Red Hat Bugzilla – Bug 1309300
[scale] - vdsm initialization timeout (on master machine with 144 cores and vm per core)
Last modified: 2016-06-28 17:56:45 EDT
Description of problem:
when restarting (vdsm start) on master machine with 144 cores and vm per core.
vdsm pre-start \ initialization failed due to systemd TimeOutStartSec=90.
when it failed systemctl status and journal print this:
Active: activating (start-pre) since Wed 2016-02-17 05:57:46 EST; 136ms ago
Process: 113343 ExecStopPost=/usr/libexec/vdsm/vdsmd_init_common.sh --post-stop (code=exited, status=0/SUCCESS)
Main PID: 96235 (code=exited, status=0/SUCCESS); : 127024 (vdsmd_init_comm)
├─127024 /bin/sh /usr/libexec/vdsm/vdsmd_init_common.sh --pre-start
└─127030 /usr/bin/python /usr/share/vdsm/get-conf-item /etc/vdsm/vdsm.conf irs repository /rhev/
Once the TimeOutStartSec extended to 500sec, vdsm start correctly
seems like the pre start and init hit the performance under this such of scale.
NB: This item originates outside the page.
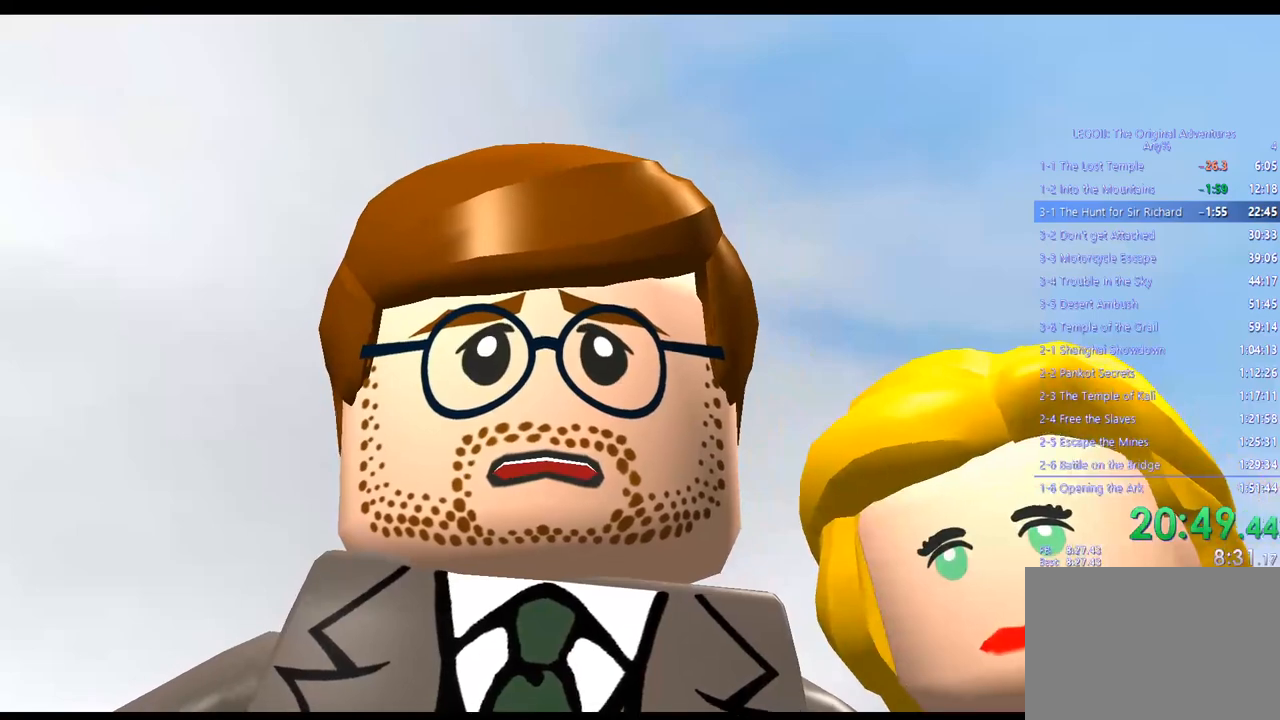
{"buttons": [], "left_stick": "center", "right_stick": "center", "events": [[17, "CROSS", "up"], [167, "CROSS", "down"], [283, "CROSS", "up"], [417, "CROSS", "down"], [500, "CROSS", "up"]]}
not sure if vdsm support profiling around this area since it is pre-start of the vdsm itself.
Version-Release number of selected component (if applicable):
Steps to Reproduce:
1. extreme host with large ram and more than 100 cores.
2. run vm per core.
vdsm failed to start due to TimeOutStartSec
optimize the initialization stage.
further investigation required - profiler results.
there is no such a data in the vdsm logs, since the init stage failed may other logs have some useful lines
Please attach /var/log/vdsm/* so we can tell what eats so much time during boot.
(and /var/log/messages as well)
Currently targeting to 4.0.
We will re-examine once we get more details.
Please re-open if still relevant, and give access to the environment and relevant logs.